▶ [SHORT PROBLEM]:
List every proper name of a person, product, company, network, or region that appears in the article about EDIUS below.

═══ EXCERPT TO READ ═══

EDIUS now serves as the heart of the station’s entire post-production activities
Kathryn O’Leary EDIUS in News |
|
||
EDIUS now serves as the heart of the station’s entire post-production activities. As a veteran news editor on staff at an NBC affiliate station in the central New England area, Kathryn O’Leary likes to work fast. When there’s a breaking story to tell, she doesn’t have time for technology that bogs her down or makes her wait. That’s why she’s a big fan of the Grass Valley™ EDIUS® nonlinear editing system.

═══ DATA SECTION ═══

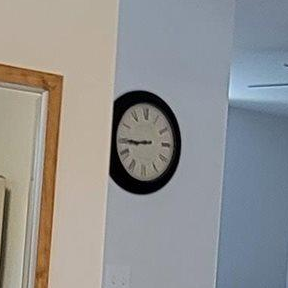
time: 8:44
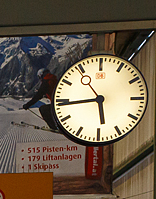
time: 5:44
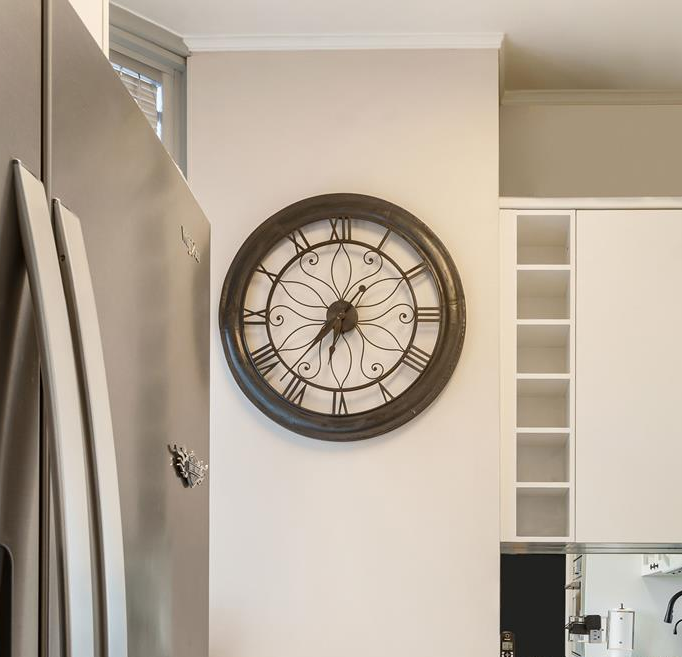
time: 6:36
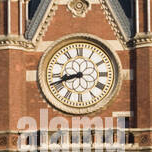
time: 8:41
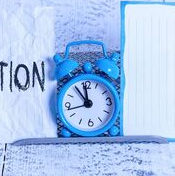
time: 11:54
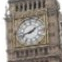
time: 1:42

═══

▶ [SOLUTION FOR THIS PROBLEM]:
EDIUS
Kathryn O'Leary
NBC
New England
Grass Valley